## Work task:
Keep the pictures out. Copy every line of the listing exactly.

## Provided data:

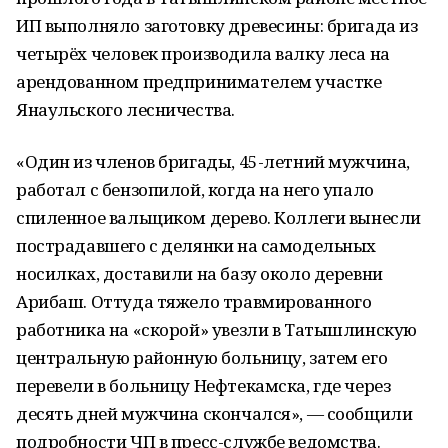
ИП выполняло заготовку древесины: бригада из
четырёх человек производила валку леса на
арендованном предпринимателем участке
Янаульского лесничества.
«Один из членов бригады, 45-летний мужчина,
работал с бензопилой, когда на него упало
спиленное вальщиком дерево. Коллеги вынесли
пострадавшего с делянки на самодельных
носилках, доставили на базу около деревни
Арибаш. Оттуда тяжело травмированного
работника на «скорой» увезли в Татышлинскую
центральную районную больницу, затем его
перевели в больницу Нефтекамска, где через
десять дней мужчина скончался», — сообщили
подробности ЧП в пресс-службе ведомства.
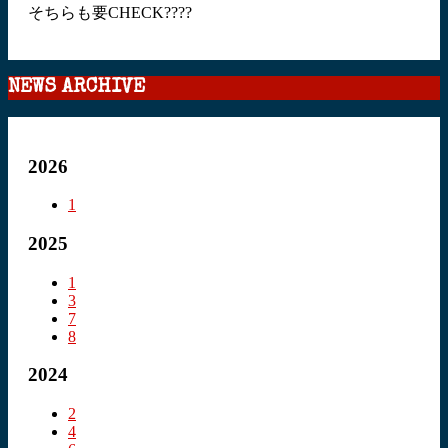
そちらも要CHECK????
NEWS ARCHIVE
2026
1
2025
1
3
7
8
2024
2
4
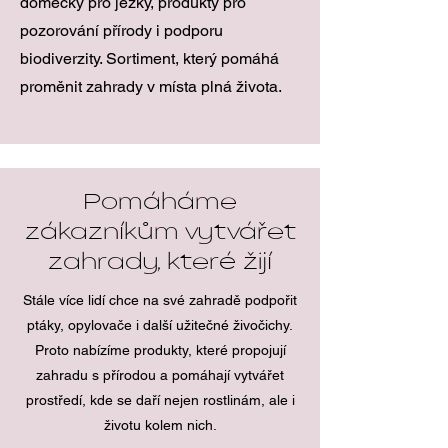
domečky pro ježky, produkty pro
pozorování přírody i podporu
biodiverzity. Sortiment, který pomáhá
proměnit zahrady v místa plná života.
Pomáháme
zákazníkům vytvářet
zahrady, které žijí
Stále více lidí chce na své zahradě podpořit
ptáky, opylovače i další užitečné živočichy.
Proto nabízíme produkty, které propojují
zahradu s přírodou a pomáhají vytvářet
prostředí, kde se daří nejen rostlinám, ale i
životu kolem nich.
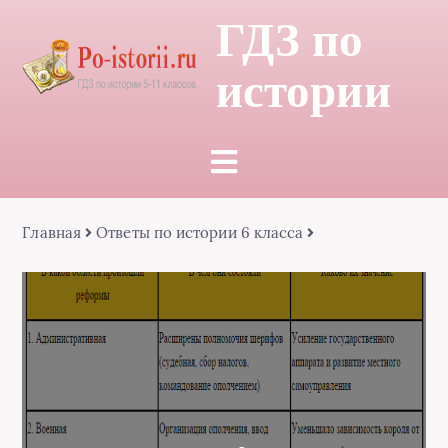
ГДЗ по
истории
Главная
Ответы по истории 6 класса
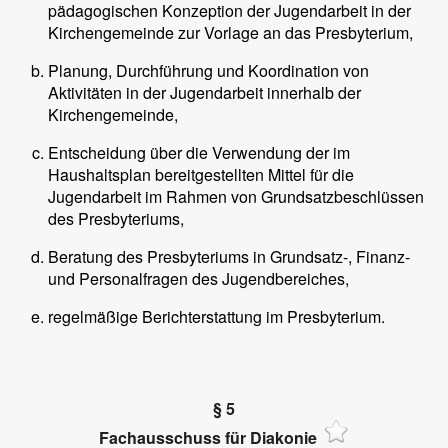
pädagogischen Konzeption der Jugendarbeit in der
Kirchengemeinde zur Vorlage an das Presbyterium,
Planung, Durchführung und Koordination von
Aktivitäten in der Jugendarbeit innerhalb der
Kirchengemeinde,
Entscheidung über die Verwendung der im
Haushaltsplan bereitgestellten Mittel für die
Jugendarbeit im Rahmen von Grundsatzbeschlüssen
des Presbyteriums,
Beratung des Presbyteriums in Grundsatz-, Finanz-
und Personalfragen des Jugendbereiches,
regelmäßige Berichterstattung im Presbyterium.
§ 5
Fachausschuss für Diakonie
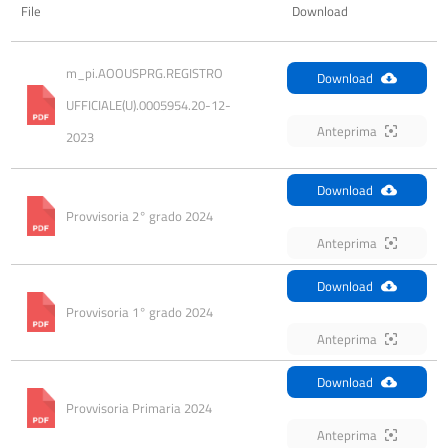
File
Download
m_pi.AOOUSPRG.REGISTRO 
Download
UFFICIALE(U).0005954.20-12-
Anteprima
2023
Download
Provvisoria 2° grado 2024
Anteprima
Download
Provvisoria 1° grado 2024
Anteprima
Download
Provvisoria Primaria 2024
Anteprima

## Result of the task:
ИП выполняло заготовку древесины: бригада из
четырёх человек производила валку леса на
арендованном предпринимателем участке
Янаульского лесничества.
«Один из членов бригады, 45-летний мужчина,
работал с бензопилой, когда на него упало
спиленное вальщиком дерево. Коллеги вынесли
пострадавшего с делянки на самодельных
носилках, доставили на базу около деревни
Арибаш. Оттуда тяжело травмированного
работника на «скорой» увезли в Татышлинскую
центральную районную больницу, затем его
перевели в больницу Нефтекамска, где через
десять дней мужчина скончался», — сообщили
подробности ЧП в пресс-службе ведомства.
そちらも要CHECK????
NEWS ARCHIVE
2026
1
2025
1
3
7
8
2024
2
4
domečky pro ježky, produkty pro
pozorování přírody i podporu
biodiverzity. Sortiment, který pomáhá
proměnit zahrady v místa plná života.
Pomáháme
zákazníkům vytvářet
zahrady, které žijí
Stále více lidí chce na své zahradě podpořit
ptáky, opylovače i další užitečné živočichy.
Proto nabízíme produkty, které propojují
zahradu s přírodou a pomáhají vytvářet
prostředí, kde se daří nejen rostlinám, ale i
životu kolem nich.
ГДЗ по
истории
Главная
Ответы по истории 6 класса
pädagogischen Konzeption der Jugendarbeit in der
Kirchengemeinde zur Vorlage an das Presbyterium,
Planung, Durchführung und Koordination von
Aktivitäten in der Jugendarbeit innerhalb der
Kirchengemeinde,
Entscheidung über die Verwendung der im
Haushaltsplan bereitgestellten Mittel für die
Jugendarbeit im Rahmen von Grundsatzbeschlüssen
des Presbyteriums,
Beratung des Presbyteriums in Grundsatz-, Finanz-
und Personalfragen des Jugendbereiches,
regelmäßige Berichterstattung im Presbyterium.
§ 5
Fachausschuss für Diakonie
File
Download
m_pi.AOOUSPRG.REGISTRO 
Download
UFFICIALE(U).0005954.20-12-
Anteprima
2023
Download
Provvisoria 2° grado 2024
Anteprima
Download
Provvisoria 1° grado 2024
Anteprima
Download
Provvisoria Primaria 2024
Anteprima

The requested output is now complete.